• EXERCÍCIO CURTO: Transcreva sem alterações, no texto sobre sonhos lúcidos apresentado abaixo, tudo o que vai de "Podes dormir até" até "um sonho lúcido.".

• TRECHO DO DOCUMENTO:
▬▬▬▬▬▬

Nos dias em que dormires mais tempo, o teu corpo vai pensar que vais acordar cedo mas na realidade isso não vai acontecer, o que fará o teu cérebro ficar mais consciente durante os últimos 90minutos de sono. Agora que estás a usar a técnica todos os dias que dormires o teu horário normal vais teer uma chance acrescida de ter um sonho lúcido!

*Exemplo de um horário CAT após a primeira semana*

*Segunda-feira*: Dorme das 11 da noite até às 8 da manhã
*Terça-feira*: Dorme das 11 da noite to 6:30 da manhã
*Quarta-feira*: Dorme das 11 da noite to 8 da manhã
*Quinta-feira*: Dorme das 11 da noite to 6:30 da manhã
*Sexta-feira*: Dorme das 11 da noite to 8 da manhã
*Sábado*: Dorme das 11 da noite to 6:30 da manhã
*Domingo*: Dorme das 11 da noite to 8 da manhã

*Dicas*
Se estás a planear usar a CAT por algum tempo, é recomendado que repitas o esquema da primeira semana a cada poucos meses. Isto serve apenas para “refrescar” o exercício e manter a técnica tão eficaz quanto possível.

Podes dormir até mais tarde nos dias normais de vez em quando, mas é importante que isso não aconteça frequentemente.
Se começares a sentir-te cansado e com pouca concentração, a recomendação é que pares de treinar CAT e escolhas uma técnica diferente.

Antes de ires para a cama num dia normal, afirma para ti mesmo que vais acordar cedo mesmo apesar de isso não vir a acontecer. Isto vai aumentas as tuas hipóteses de ter um sonho lúcido.


*Outros Links*

CAT: Cycle Adjustment Technique
The CAT Method

----------


## Caiocontieri

*WILD*
WILD é uma nomenclatura para "Sonhos lúcidos induzidos acordado". O foco é passar diretamente do estado acordado para o estado de lucidez no sonho,sem nunca perder a consciência.Em quanto o DILD é sustentado passivamente pela memória e também no hábito de aumentar as chances do individuo de ficar lúcido,o WILD é um processo meditativo no qual o sonhador ativamente participa do início do sono.WILD é mais visto como um caminho direto para a lucidez no sonho,mas também um dos mais evasivos.


*Preparação*
*Escolha uma boa noite de sono antes de efetuar o WILD,faça disso um evento.*Pense sobre isso durante o dia,e deixe clara as suas intenções para ter sucesso.Você precisará de um ambiente calmo,livre de distrações.Se você divide a cama,talvez deva considerar em ir dormir no quarto de hóspedes,ou no sofá para seu WILD.Confortaveis plugs de ouvido e uma máscara de sono são uteis para bloquear distrações externas.

*Cronometragem adequada é essencial para ter sucesso no WILD.*A maioria dos sonhos lúcidos acontecem durante o período REM do sono,quando a atividade cerebral é alta.Conte seu WILD para que então você caia no sono ao mesmo tempo que entra em um longo período de sono REM.

▬▬▬▬▬▬

• CONJUNTO DE ENTRADAS:
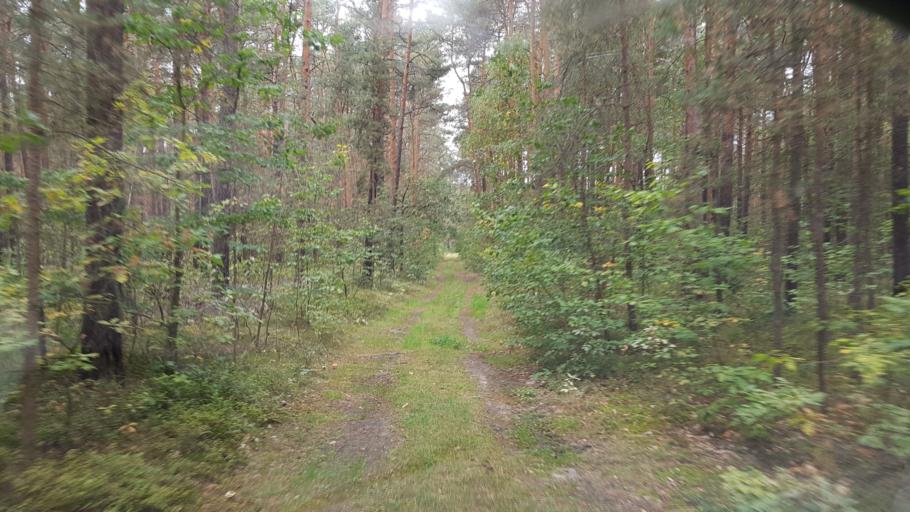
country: DE
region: Brandenburg
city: Finsterwalde
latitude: 51.5796
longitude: 13.6688
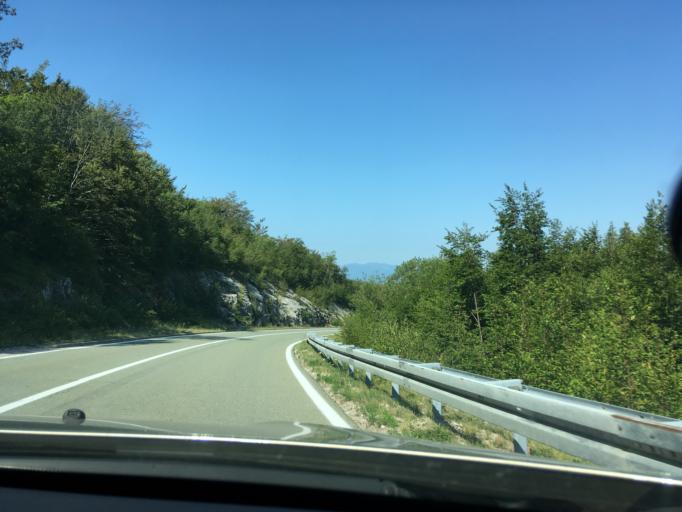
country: HR
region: Primorsko-Goranska
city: Krasica
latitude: 45.3376
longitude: 14.6029
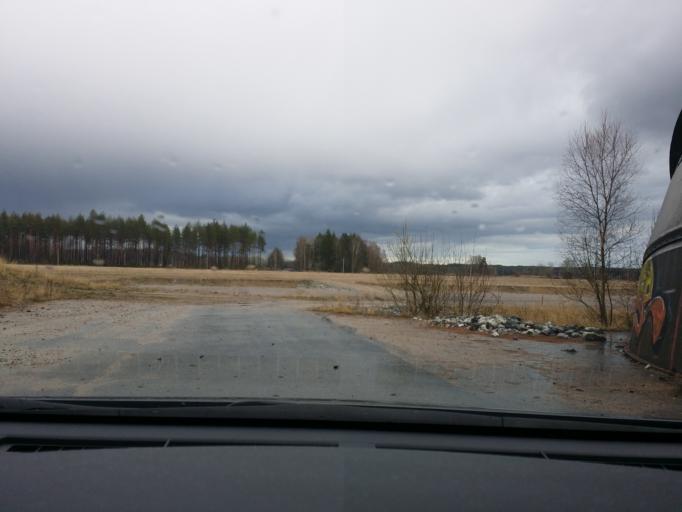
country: SE
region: Soedermanland
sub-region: Eskilstuna Kommun
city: Arla
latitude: 59.3442
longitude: 16.6924
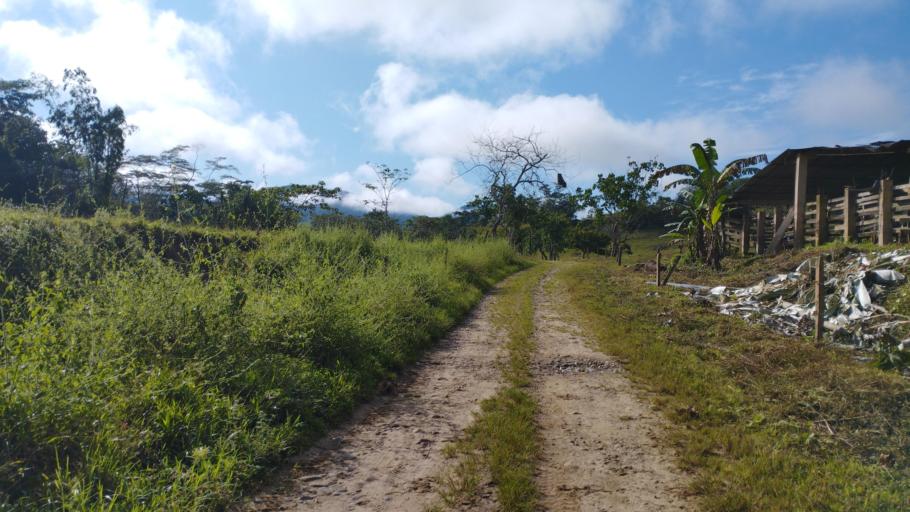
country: CO
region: Casanare
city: Sabanalarga
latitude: 4.7578
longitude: -73.0689
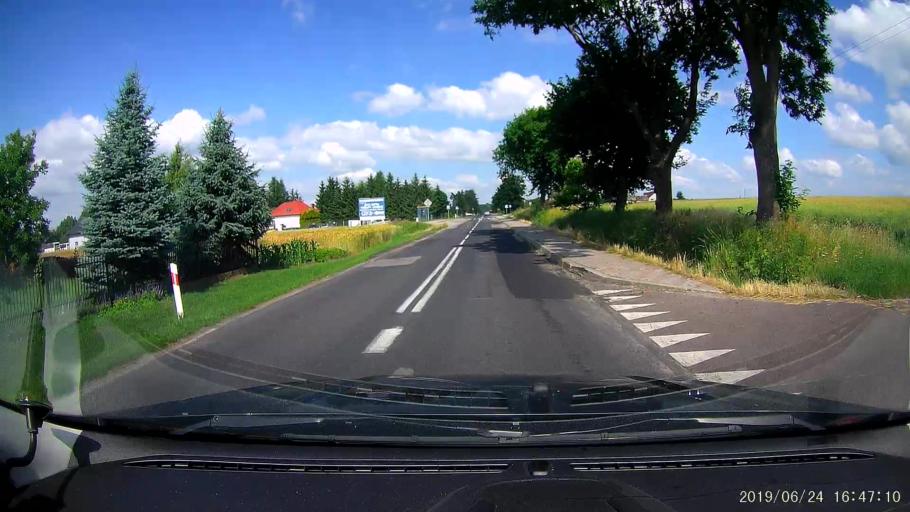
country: PL
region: Lublin Voivodeship
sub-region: Powiat tomaszowski
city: Laszczow
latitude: 50.5296
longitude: 23.6951
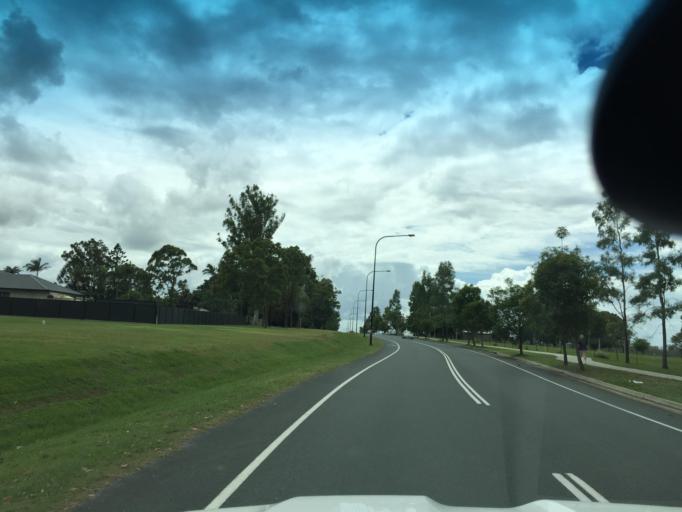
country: AU
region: Queensland
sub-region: Moreton Bay
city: Burpengary
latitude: -27.1277
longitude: 152.9892
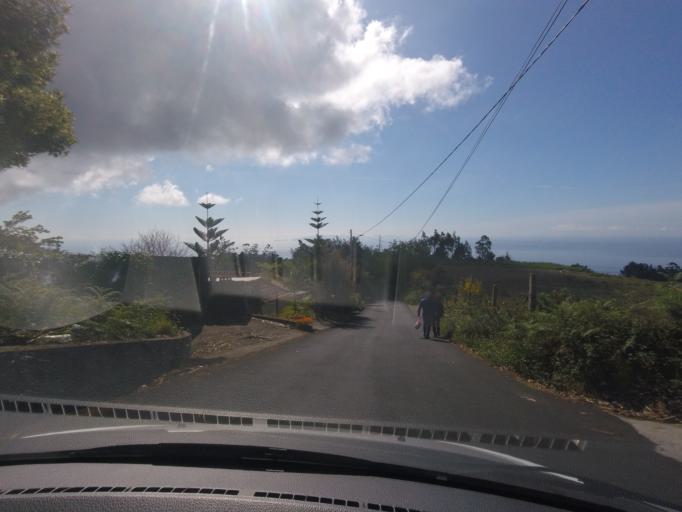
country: PT
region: Madeira
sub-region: Santa Cruz
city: Camacha
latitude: 32.6714
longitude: -16.8590
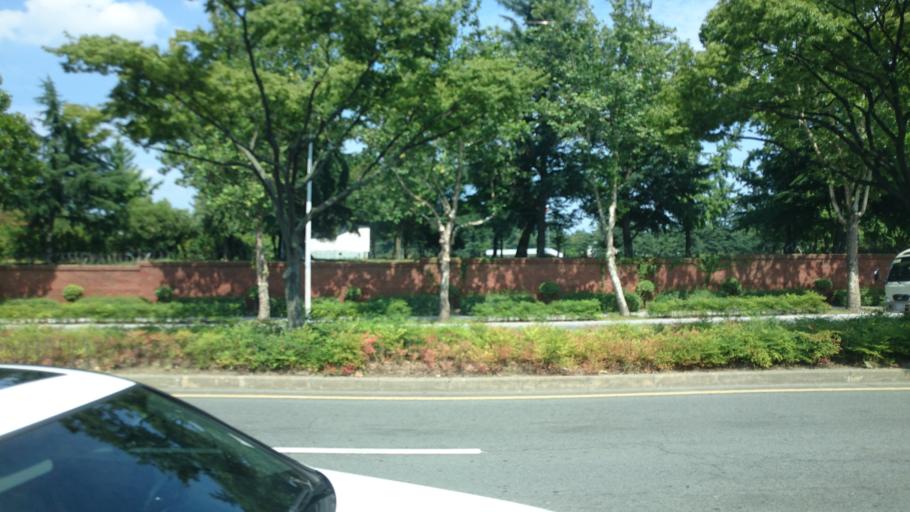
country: KR
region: Daegu
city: Daegu
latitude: 35.8706
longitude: 128.6486
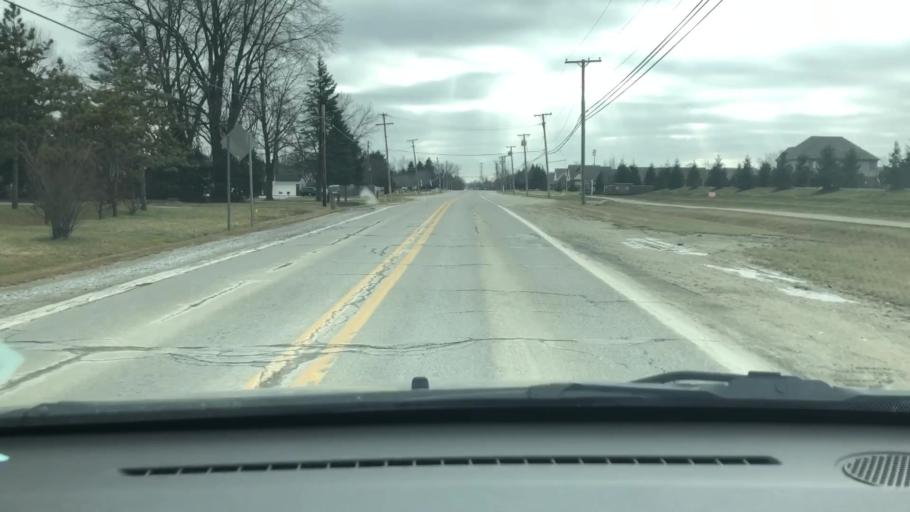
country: US
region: Michigan
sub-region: Macomb County
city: Romeo
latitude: 42.7417
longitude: -83.0367
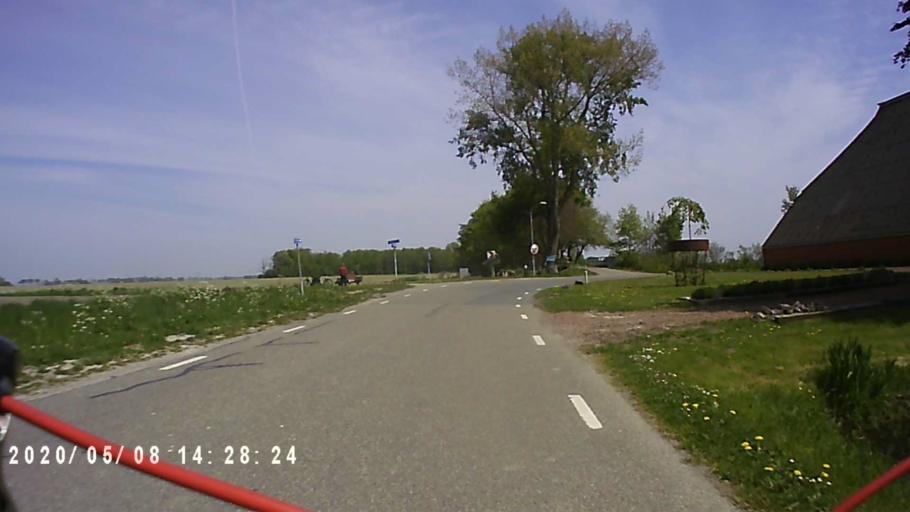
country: NL
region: Groningen
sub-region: Gemeente Appingedam
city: Appingedam
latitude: 53.3614
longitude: 6.7791
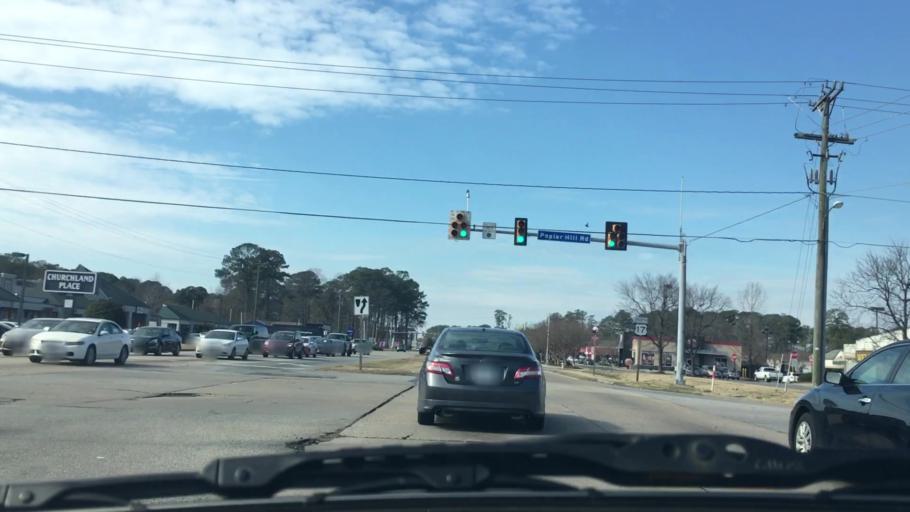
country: US
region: Virginia
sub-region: City of Portsmouth
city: Portsmouth Heights
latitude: 36.8622
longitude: -76.4011
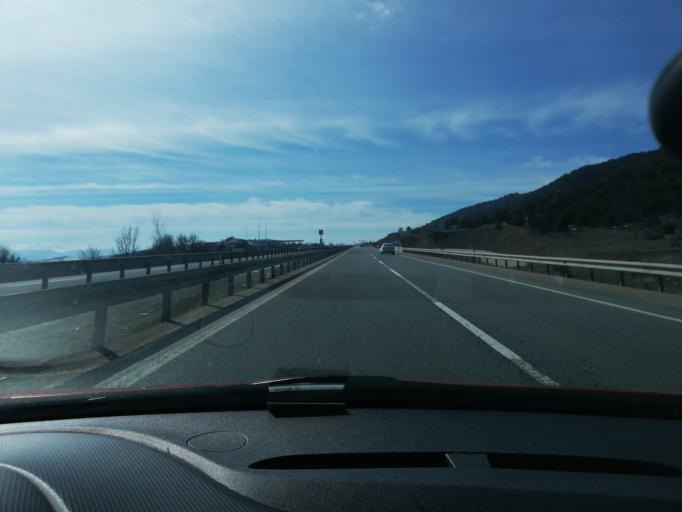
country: TR
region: Bolu
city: Gerede
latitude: 40.8212
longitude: 32.3193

▬▬▬▬▬▬

• RESULTADO DA TAREFA:
Podes dormir até mais tarde nos dias normais de vez em quando, mas é importante que isso não aconteça frequentemente.
Se começares a sentir-te cansado e com pouca concentração, a recomendação é que pares de treinar CAT e escolhas uma técnica diferente.

Antes de ires para a cama num dia normal, afirma para ti mesmo que vais acordar cedo mesmo apesar de isso não vir a acontecer. Isto vai aumentas as tuas hipóteses de ter um sonho lúcido.